How 'bout them spook stories now, Chuck?   Comments update: We seem to have fixed the issue of being able to add your name when leaving a comment. So you should be able to be anonymous or just leave a name when you comment.

Hot hot heat

I don’t think I’d go so far as to say that the idea of zombies being “cold” made no sense to me, and that’s why I years ago decided the zeds of our particular settings wouldn’t go that route, at least so long as they were in periods of activity. It perhaps makes more sense, but I’m not precisely aiming for scientific acumen or ironclad logic on explaining how my dead people walk. That said, I have notes. This is not something I made up recently, it’s pretty much been there since the start and just hasn’t really come up in the story. Most of the time in this genre I think it’s a mistake to get too lost in the details of why your zombies work. As far as the story is concerned, keep to the important bits like, well… the biting. But then again it makes sense, doesn’t it? As a (layman) physics concept, motion requires expenditure of energy and energy expenditure gives off some measure of waste heat. That’s just basic thermodynamics right there… and now I’m starting to sound like Uncle Chuck but hopefully am not as off base as he sometimes can be.
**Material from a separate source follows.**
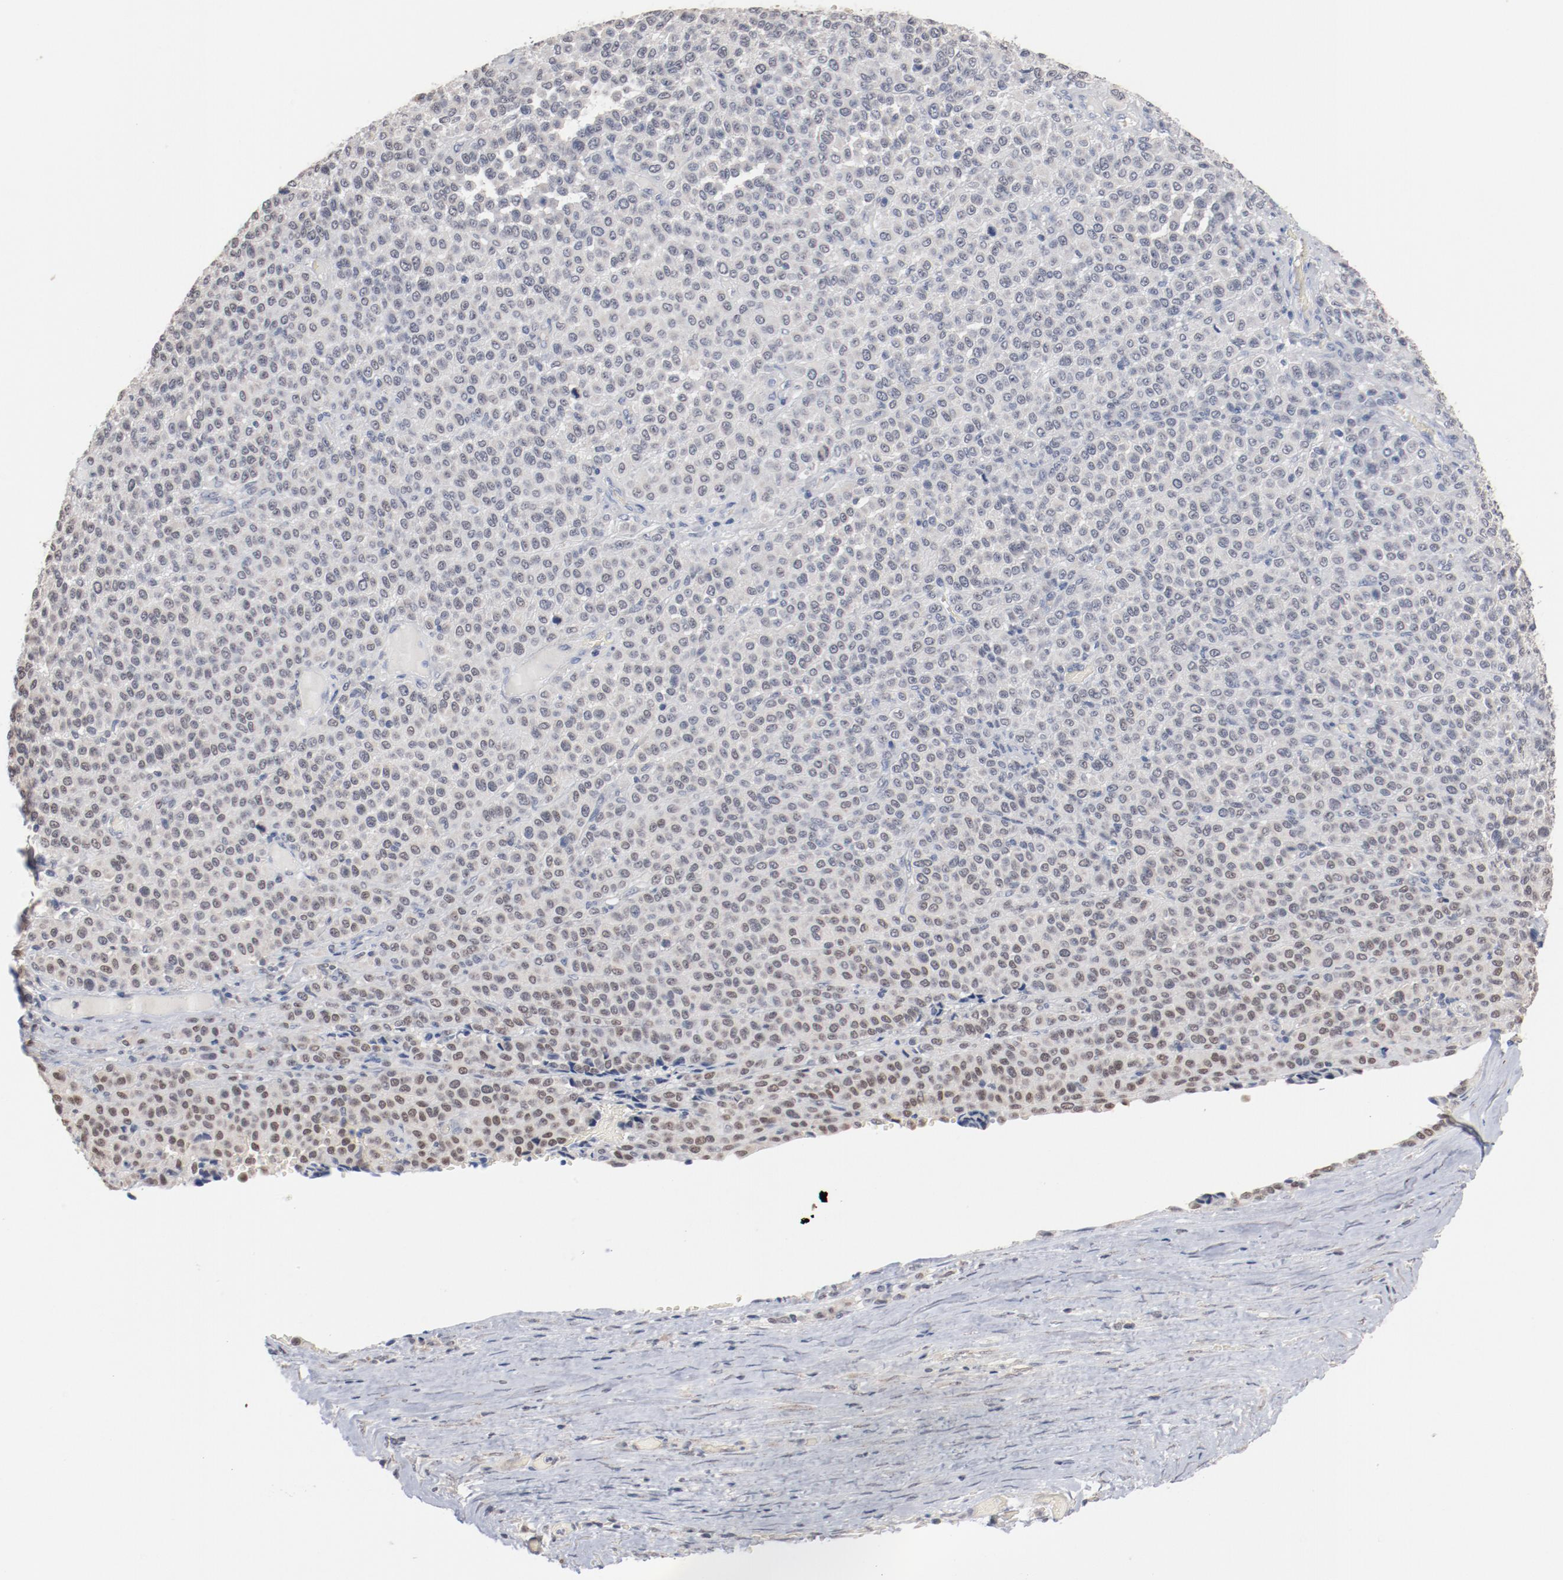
{"staining": {"intensity": "negative", "quantity": "none", "location": "none"}, "tissue": "melanoma", "cell_type": "Tumor cells", "image_type": "cancer", "snomed": [{"axis": "morphology", "description": "Malignant melanoma, Metastatic site"}, {"axis": "topography", "description": "Pancreas"}], "caption": "Melanoma was stained to show a protein in brown. There is no significant staining in tumor cells.", "gene": "ERICH1", "patient": {"sex": "female", "age": 30}}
So I have my logic structure of why and how my zombies work but there’s every chance that were I to ever reveal every last detail of that the scientists in the audience could tear me apart as readily as any undead horde. Would they be right to do that? I suppose that would depend on how seriously I’m presenting things, and I like to think I’ve gotten across the gist that Zombie Ranch is not meant as some actual post-apoc survival guide for battling zombies. To paraphrase The Princess Bride: zombies are fiction, highness. Anyone who tries to tell you different is selling something.